> [PROVIDED PASSAGE]
========================
My name is Julienne, otherwise known as Jules, and I have recently come on board to work on the SexualityStudies website. The last couple of months have been a little quiet, both on our part and on the part of our website members, and one of our intentions is to breathe a bit of life back into SexualityStudies.net by encouraging more communication between members and by extending the information and resources we have available.
One of the main objectives of the website is to provide a networking forum for scholars studying or working in the field of sexuality studies, and an opportunity for them to participate in critical discussion and debate. It is sometimes difficult to know in which ways people imagine themselves participating or what expectations they might have. One of the first steps I would like to make in the following months is to generate dialogue between members by putting up regular blog posts and expanding our activities on the website. Some possibilities include:
- Regular interviews with international sexuality scholars and researchers in order to keep up to date with debates, issues and interests emerging in different parts of the world.
- A regular blog or debate based around a particular issue and hosted by a particular group or institution.
========================
> [WORK TASK 1] Copy the part of the SexualityStudies.net post starting with "One of the main" and going on through "of the world.", word for word.
> [WORK TASK 2] In the SexualityStudies.net post, what name does Julienne say she is otherwise known as?
> [WORK TASK 3] Pick up the SexualityStudies.net post after its last sentence and continue it.
========================
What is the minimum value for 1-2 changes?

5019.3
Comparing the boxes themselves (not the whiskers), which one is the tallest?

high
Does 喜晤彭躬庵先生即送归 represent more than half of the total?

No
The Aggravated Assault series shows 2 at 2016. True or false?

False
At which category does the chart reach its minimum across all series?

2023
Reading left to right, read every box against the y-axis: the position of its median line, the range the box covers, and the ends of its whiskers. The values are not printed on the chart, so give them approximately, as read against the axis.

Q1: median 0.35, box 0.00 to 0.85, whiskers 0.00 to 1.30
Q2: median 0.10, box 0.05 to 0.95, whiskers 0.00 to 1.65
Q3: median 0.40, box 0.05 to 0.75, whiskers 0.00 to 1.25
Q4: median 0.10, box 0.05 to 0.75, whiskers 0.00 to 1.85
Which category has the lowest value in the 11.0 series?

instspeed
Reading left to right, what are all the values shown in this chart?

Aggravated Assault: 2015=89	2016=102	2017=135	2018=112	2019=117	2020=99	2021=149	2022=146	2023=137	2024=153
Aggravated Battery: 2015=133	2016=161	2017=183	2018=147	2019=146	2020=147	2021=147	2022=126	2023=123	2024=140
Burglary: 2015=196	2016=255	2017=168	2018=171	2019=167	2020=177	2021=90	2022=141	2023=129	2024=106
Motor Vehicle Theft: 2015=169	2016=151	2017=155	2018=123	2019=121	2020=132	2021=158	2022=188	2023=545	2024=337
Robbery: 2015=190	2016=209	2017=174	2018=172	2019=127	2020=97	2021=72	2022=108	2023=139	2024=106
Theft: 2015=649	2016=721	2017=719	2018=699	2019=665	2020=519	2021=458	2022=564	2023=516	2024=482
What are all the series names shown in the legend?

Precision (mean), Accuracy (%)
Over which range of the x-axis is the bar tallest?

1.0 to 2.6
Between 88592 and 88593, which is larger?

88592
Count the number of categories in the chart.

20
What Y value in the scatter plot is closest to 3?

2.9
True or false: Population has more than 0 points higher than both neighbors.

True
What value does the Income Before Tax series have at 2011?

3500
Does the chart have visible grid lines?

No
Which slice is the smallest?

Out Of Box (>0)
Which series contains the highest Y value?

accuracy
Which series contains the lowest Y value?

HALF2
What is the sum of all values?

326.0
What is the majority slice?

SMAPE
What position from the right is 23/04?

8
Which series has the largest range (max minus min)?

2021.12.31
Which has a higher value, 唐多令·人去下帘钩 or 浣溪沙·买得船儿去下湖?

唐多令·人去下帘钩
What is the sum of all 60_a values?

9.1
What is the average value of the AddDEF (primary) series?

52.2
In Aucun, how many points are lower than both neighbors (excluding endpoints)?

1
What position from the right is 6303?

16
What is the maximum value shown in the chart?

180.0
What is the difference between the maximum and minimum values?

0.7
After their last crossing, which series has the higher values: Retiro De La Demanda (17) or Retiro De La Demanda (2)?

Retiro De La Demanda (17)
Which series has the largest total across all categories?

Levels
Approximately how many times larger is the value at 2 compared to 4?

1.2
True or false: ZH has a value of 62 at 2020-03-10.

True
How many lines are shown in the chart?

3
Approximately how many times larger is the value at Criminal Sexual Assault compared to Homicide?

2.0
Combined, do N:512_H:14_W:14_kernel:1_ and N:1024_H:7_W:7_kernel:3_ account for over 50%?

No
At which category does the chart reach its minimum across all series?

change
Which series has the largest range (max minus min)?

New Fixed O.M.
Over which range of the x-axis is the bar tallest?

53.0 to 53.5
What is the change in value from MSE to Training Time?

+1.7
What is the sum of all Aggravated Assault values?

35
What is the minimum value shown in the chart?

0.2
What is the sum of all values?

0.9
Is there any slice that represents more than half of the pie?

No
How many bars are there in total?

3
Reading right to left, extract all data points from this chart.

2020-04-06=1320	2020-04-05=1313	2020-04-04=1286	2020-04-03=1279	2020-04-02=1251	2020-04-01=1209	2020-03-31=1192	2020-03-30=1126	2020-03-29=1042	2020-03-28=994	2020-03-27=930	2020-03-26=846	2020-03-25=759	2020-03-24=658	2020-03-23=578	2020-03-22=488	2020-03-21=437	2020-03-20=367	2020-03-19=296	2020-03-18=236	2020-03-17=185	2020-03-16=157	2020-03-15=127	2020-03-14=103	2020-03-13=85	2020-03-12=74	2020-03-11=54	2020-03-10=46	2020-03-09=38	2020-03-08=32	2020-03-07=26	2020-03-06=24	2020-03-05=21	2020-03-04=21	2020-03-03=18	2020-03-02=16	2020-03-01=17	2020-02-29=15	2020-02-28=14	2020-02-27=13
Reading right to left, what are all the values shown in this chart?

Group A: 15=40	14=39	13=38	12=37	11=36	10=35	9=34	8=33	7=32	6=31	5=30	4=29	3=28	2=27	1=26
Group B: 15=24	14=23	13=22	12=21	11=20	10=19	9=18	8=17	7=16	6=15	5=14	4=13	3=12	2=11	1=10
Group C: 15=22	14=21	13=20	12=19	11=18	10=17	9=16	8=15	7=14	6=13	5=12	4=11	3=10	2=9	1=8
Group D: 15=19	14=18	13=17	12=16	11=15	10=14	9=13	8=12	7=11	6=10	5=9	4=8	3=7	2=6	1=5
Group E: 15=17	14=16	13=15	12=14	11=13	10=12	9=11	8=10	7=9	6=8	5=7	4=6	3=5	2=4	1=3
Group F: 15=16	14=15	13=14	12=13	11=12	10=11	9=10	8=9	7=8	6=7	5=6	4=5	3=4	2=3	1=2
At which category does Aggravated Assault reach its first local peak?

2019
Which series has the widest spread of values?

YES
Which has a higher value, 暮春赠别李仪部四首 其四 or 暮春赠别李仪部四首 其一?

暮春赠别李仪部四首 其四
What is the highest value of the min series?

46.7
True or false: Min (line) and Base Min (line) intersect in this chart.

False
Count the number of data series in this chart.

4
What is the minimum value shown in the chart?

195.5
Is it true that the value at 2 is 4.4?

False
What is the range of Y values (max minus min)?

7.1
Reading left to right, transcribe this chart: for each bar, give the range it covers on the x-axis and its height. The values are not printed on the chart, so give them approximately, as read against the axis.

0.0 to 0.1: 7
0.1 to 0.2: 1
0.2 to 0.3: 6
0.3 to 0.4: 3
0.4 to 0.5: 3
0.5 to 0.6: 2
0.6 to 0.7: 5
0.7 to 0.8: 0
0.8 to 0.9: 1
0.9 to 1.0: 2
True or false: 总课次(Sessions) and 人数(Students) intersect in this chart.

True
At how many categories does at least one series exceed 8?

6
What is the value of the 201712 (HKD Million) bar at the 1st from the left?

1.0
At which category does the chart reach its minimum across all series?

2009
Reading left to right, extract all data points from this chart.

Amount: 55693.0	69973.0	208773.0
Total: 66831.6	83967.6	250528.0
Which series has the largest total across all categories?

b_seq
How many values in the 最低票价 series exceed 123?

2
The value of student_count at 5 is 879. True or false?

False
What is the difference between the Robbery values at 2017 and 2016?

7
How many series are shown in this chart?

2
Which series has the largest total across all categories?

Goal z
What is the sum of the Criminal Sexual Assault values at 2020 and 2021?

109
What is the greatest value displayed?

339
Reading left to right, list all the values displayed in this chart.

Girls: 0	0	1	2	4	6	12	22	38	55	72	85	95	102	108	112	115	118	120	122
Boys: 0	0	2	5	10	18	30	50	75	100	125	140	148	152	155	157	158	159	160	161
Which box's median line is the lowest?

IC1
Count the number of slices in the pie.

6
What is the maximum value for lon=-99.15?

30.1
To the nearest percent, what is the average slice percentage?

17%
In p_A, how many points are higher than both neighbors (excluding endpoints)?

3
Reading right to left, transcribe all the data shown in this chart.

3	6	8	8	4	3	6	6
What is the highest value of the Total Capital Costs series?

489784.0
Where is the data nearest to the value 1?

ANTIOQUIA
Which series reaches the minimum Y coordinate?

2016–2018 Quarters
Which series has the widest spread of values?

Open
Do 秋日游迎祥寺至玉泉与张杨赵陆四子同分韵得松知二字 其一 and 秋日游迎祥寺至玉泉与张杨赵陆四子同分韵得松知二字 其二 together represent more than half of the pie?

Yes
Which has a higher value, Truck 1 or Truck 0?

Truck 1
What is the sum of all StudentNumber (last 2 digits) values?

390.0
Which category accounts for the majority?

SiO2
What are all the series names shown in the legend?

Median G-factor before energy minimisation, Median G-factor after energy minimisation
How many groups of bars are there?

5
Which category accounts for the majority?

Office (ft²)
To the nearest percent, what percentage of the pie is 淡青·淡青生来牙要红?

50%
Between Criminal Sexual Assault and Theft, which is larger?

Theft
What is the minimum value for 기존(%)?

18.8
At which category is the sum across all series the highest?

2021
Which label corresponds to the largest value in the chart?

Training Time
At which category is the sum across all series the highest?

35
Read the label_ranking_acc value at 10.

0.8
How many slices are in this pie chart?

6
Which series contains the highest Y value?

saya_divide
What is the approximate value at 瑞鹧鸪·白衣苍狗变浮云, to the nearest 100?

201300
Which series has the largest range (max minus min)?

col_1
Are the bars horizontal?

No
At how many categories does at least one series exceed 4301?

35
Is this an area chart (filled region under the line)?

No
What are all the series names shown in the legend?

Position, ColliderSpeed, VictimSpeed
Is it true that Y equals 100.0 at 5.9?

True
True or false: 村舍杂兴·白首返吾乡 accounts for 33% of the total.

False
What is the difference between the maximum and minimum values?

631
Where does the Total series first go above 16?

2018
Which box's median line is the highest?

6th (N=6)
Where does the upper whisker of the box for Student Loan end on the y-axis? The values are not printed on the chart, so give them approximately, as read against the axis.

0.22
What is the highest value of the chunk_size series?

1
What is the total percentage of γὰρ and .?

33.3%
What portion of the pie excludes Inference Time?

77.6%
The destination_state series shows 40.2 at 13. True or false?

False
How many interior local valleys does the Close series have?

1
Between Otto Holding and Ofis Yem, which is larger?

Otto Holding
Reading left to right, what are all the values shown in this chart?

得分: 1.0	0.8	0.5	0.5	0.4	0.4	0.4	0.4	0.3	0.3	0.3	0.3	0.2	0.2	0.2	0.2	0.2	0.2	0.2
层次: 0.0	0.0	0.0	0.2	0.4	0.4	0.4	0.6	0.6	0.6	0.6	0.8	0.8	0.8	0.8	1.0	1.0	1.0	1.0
========================
> [WRITTEN ANSWER 1]
One of the main objectives of the website is to provide a networking forum for scholars studying or working in the field of sexuality studies, and an opportunity for them to participate in critical discussion and debate. It is sometimes difficult to know in which ways people imagine themselves participating or what expectations they might have. One of the first steps I would like to make in the following months is to generate dialogue between members by putting up regular blog posts and expanding our activities on the website. Some possibilities include:
- Regular interviews with international sexuality scholars and researchers in order to keep up to date with debates, issues and interests emerging in different parts of the world.

> [WRITTEN ANSWER 2] Jules

> [WRITTEN ANSWER 3]
Now, a little about myself. I am a social anthropologist and my scholarly interests have changed somewhat over the years. My first ethnographic project was of the BDSM scene in Melbourne, Australia (BDSM is an acronym for three sets of practices – Bondage and Discipline, Dominance and Submission, and Sadism and Masochism). I was interested in a variety of issues such as power, gender, performativity, embodiment and alternative forms of eroticism. My second ethnographic project was in Montevideo, Uruguay, where I studied how economic crisis and new forms of poverty have transformed consumption practices and class and gender identities. More recently my interests have turned back to sexuality studies, and I am currently preparing a publication based on my BDSM research on some of the methodological and ethical implications of participation in ethnographic research.
That’s enough from me for now but keep an eye out for regular blog posts and materials added to the website in the following months. In particular, watch out for my first interview with a prominent international scholar to be posted on this site in the next few weeks.